Central Florida at Florida: There shouldn't be a snoozer in Gainesville all weekend, and we'll get to the other second-round game at the site in a moment. Florida held Florida Gulf Coast without a shot in a 2-0 win in the first round, but the in-state competition only gets tougher. Not that the SEC champions likely need any reminder. It was Central Florida that eliminated Florida at the same stage and in the same place last season, a 3-2 win for the Golden Knights in which their first goal was scored by Madison Barney, younger sister of Florida's McKenzie Barney.

Notre Dame versus Wake Forest: Sure, part of the attraction is the name recognition, not that there is anything wrong with that, but Notre Dame's present and future are almost as intriguing as its past. The Fighting Irish scored three goals in a first-round win against Milwaukee, the first time they scored multiple goals in a game since Oct. 7. In their tournament opener, the Demon Deacons looked the part of a team that made the College Cup last season, getting two goals from All-America forward Katie Stengel and another from partner in crime Rachel Nuzzolese in a 4-0 win against Georgia Southern.

4. What are the best potential Sweet 16 games?

Baylor at North Carolina: Baylor won its first NCAA tournament game a season ago and then learned how difficult it is to keep winning when it dropped a 5-0 decision against North Carolina in Gainesville. That lesson seems to have fueled them to bigger and better things this season, but a rematch with the Tar Heels, unlikely to be troubled by Baylor's direct style, would be a good way to prove it once and for all. Baylor senior Hanna Gilmore has four goals and an assist in the past four games, including one in the win at Arizona State.

UCLA at San Diego State: While San Diego State has Cal, UCLA doesn't have an easy second-round game, either, facing a Kentucky team that is best at home but could push the Bruins. But if the two seeds meet Sunday, the Southern California derby is arguably the best game on the schedule. Their last meeting in any setting was a 5-0 UCLA win in the second round of the 2009 NCAA tournament. This one would be a better game.

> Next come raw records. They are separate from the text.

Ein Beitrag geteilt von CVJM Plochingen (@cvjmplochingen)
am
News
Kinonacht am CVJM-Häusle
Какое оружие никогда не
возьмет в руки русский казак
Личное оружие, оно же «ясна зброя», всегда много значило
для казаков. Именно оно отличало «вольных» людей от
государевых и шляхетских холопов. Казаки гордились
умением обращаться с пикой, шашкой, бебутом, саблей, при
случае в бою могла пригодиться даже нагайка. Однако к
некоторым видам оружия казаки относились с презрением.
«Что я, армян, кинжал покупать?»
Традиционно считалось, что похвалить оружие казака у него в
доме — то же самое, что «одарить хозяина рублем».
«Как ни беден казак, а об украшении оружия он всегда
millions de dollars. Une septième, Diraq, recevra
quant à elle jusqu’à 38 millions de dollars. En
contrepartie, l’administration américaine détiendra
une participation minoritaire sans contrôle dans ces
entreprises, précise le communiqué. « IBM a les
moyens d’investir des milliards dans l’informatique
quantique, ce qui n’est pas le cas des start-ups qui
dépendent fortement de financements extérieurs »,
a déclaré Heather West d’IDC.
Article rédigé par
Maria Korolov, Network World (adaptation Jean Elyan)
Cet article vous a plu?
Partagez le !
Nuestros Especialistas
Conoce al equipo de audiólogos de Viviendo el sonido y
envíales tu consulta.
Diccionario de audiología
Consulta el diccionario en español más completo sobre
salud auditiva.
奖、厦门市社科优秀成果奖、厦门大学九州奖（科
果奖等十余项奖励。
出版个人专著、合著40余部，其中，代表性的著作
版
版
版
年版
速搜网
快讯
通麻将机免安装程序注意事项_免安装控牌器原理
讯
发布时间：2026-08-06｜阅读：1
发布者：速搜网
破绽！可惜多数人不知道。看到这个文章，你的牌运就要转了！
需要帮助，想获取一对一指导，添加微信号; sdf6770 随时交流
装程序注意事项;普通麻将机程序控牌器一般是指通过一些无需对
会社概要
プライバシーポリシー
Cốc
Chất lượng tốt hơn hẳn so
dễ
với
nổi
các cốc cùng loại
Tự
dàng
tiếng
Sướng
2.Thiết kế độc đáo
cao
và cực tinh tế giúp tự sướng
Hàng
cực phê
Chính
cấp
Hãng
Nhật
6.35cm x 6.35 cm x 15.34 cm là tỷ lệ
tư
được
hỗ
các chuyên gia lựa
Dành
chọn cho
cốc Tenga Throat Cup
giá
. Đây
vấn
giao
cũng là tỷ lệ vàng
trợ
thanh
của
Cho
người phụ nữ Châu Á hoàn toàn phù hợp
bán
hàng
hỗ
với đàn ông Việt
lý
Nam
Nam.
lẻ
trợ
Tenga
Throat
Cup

Texas A&M at Florida State: At various points during the season, this looked like a potential quarterfinal, if not even a potential College Cup pairing. But if Texas A&M ends Oakland's run, and Florida State deals with Texas Tech, it would set up a game between two of the top statistical defenses in the country. With Annie Kunz, Shea Groom and Kelley Monogue, the Aggies have offensive pieces to put pressure on the balanced Seminoles, but a 1-0 win against Stephen F. Austin in the first round was the latest in a string of finishing struggles.

Duke at Virginia: The first ACC rematch in the NCAA tournament could take place in Charlottesville, where Virginia edged Duke in a 1-0 decision earlier this season. Both teams turned on the scoring in the first round, Virginia getting late firepower in a 4-1 win against a very good La Salle team and Duke routing Loyola 6-0 behind a hat trick from Kaitlyn Kerr. After a season of injuries and players on international duty, Duke's quarterfinal loss in the ACC tournament, and the rest it allowed, might have been the best thing that happened to last year's national finalist.

5. What if No. 1 BYU reaches the national championship game?

For religious reasons, BYU does not compete in athletic events on Sundays. Based on rule 31.1.4.1 in the NCAA bylaws, schools that "submit its written policy to the governing sports committee on or before September 1 of each academic year" are protected from having those observances affect their participation in championships. This week, that just means the games in BYU's four-team pod will be played Thursday and Saturday, instead of the Friday-Sunday schedule in place at the other seven sites. But should BYU reach the championship game, currently scheduled for Sunday, Dec. 2, the NCAA has confirmed the game will be played a day earlier, on Dec. 1.